• **WHAT TO DO**
Please transcribe the entries from their first line through the line containing "rivée de notre", including both of those lines.

• **LISTED ENTRIES**
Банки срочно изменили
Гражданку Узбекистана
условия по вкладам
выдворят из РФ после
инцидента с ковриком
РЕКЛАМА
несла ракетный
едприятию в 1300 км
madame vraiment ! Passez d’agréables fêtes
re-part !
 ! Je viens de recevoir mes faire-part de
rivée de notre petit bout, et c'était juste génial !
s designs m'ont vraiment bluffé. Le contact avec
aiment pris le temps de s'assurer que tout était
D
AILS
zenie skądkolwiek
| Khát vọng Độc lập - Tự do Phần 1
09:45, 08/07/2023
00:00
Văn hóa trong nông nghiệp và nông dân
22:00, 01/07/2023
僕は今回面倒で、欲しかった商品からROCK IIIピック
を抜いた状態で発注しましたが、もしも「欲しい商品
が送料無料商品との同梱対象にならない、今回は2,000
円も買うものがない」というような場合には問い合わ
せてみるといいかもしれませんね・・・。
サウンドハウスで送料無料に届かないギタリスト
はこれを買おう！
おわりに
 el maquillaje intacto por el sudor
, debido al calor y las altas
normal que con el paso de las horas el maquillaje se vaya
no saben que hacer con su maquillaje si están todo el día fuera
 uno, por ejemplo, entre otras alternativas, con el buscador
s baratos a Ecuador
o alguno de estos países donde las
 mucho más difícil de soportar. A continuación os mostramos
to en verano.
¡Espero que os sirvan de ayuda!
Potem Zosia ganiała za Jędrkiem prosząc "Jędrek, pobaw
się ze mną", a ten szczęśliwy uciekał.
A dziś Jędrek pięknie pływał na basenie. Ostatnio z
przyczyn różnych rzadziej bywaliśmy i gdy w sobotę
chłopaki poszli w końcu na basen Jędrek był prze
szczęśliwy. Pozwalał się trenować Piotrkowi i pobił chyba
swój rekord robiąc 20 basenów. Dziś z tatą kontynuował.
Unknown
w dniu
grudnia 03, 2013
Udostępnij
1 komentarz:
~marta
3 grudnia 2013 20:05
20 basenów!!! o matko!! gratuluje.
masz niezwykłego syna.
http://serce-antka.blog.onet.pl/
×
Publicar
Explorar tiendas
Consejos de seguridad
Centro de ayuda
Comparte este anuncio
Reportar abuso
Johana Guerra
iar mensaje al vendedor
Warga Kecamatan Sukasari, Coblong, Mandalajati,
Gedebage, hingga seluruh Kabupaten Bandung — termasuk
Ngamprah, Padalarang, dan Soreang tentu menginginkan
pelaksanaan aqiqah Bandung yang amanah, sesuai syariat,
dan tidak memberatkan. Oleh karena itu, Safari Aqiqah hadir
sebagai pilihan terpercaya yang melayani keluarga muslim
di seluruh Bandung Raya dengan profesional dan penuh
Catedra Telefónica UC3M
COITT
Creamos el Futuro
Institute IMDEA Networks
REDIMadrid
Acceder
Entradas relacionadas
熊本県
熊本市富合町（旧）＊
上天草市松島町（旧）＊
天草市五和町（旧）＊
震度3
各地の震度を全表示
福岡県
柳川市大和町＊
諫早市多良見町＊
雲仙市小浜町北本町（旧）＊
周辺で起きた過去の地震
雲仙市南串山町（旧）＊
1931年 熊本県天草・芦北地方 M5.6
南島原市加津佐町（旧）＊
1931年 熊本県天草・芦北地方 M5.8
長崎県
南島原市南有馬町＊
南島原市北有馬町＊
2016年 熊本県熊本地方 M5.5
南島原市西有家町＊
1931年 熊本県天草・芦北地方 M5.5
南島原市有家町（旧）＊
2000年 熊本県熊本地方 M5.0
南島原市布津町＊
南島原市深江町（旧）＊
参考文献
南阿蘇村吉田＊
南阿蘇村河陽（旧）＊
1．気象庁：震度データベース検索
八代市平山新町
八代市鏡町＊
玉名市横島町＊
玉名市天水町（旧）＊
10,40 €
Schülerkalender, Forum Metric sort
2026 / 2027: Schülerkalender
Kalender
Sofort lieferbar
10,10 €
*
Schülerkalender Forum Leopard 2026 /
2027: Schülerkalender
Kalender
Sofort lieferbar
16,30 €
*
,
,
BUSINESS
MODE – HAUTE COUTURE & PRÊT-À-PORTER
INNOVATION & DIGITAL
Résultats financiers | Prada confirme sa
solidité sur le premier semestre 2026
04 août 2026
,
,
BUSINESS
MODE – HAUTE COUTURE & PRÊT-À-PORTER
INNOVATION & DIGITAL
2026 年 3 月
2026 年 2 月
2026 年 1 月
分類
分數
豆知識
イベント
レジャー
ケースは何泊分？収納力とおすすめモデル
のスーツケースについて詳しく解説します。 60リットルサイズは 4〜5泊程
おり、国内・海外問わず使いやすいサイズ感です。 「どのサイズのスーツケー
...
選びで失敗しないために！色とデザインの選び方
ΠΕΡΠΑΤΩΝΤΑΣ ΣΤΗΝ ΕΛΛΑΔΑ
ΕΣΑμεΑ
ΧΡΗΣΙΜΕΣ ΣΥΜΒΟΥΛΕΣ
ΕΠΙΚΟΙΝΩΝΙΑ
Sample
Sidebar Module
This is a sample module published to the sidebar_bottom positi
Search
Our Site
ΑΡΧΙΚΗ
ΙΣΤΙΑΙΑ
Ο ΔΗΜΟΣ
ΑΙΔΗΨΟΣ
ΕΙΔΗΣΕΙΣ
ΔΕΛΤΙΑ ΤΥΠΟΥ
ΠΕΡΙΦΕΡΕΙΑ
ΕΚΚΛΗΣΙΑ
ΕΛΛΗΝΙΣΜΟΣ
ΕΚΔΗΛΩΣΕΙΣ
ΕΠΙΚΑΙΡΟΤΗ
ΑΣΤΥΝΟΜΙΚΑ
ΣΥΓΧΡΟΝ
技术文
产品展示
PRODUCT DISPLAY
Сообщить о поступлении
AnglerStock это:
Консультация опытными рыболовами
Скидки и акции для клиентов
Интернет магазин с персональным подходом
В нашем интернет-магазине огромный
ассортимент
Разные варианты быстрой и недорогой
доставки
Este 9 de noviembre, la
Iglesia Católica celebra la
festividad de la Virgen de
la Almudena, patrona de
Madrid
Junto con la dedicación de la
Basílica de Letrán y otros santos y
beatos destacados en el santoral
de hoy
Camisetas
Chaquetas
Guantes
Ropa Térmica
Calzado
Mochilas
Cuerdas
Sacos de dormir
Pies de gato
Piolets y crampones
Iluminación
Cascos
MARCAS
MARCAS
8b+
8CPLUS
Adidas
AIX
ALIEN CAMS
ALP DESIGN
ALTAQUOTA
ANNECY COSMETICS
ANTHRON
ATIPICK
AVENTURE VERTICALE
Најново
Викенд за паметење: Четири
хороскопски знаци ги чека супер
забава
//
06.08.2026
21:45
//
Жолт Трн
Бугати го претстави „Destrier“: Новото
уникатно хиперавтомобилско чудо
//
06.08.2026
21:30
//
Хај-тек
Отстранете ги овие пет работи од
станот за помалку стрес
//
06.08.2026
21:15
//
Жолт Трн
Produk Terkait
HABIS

• **RESULT OF THE EXERCISE**
Банки срочно изменили
Гражданку Узбекистана
условия по вкладам
выдворят из РФ после
инцидента с ковриком
РЕКЛАМА
несла ракетный
едприятию в 1300 км
madame vraiment ! Passez d’agréables fêtes
re-part !
 ! Je viens de recevoir mes faire-part de
rivée de notre petit bout, et c'était juste génial !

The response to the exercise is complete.